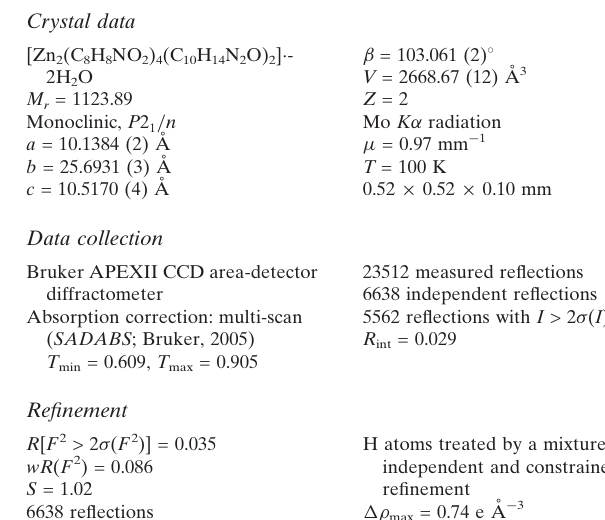
Data collection Bruker APEXII CCD area-detector diffractometer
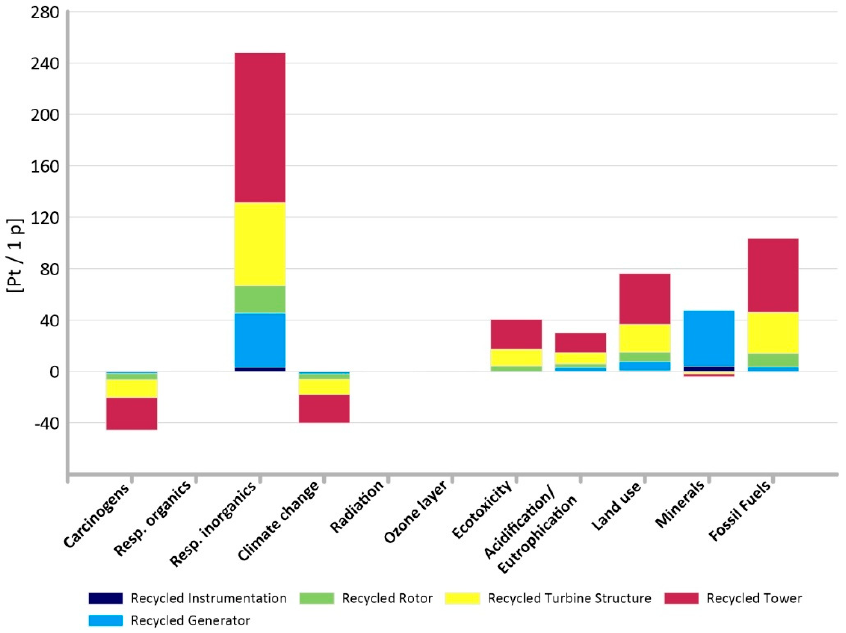
Figure 6. Comparison of results of grouping and weighting of particular impact categories for elements of an innovative power plant—methods with recycling.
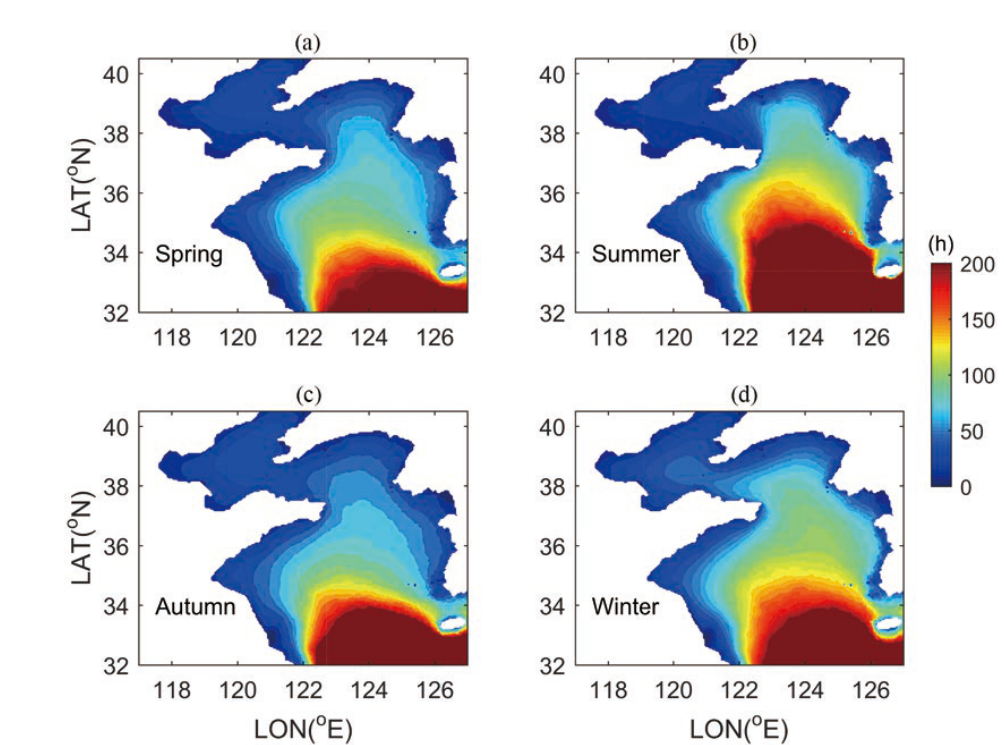
Figure 11. Seasonal average wave energy event duration (( a ) Spring; ( b ) Summer; ( c ) Autumn; ( d ) Winter).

WHAT THIS TASK INVOLVES: Would you retype each line above exactly and skip every image?

RESULT OF THIS TASK:
Data collection Bruker APEXII CCD area-detector diffractometer
Figure 6. Comparison of results of grouping and weighting of particular impact categories for elements of an innovative power plant—methods with recycling.
Figure 11. Seasonal average wave energy event duration (( a ) Spring; ( b ) Summer; ( c ) Autumn; ( d ) Winter).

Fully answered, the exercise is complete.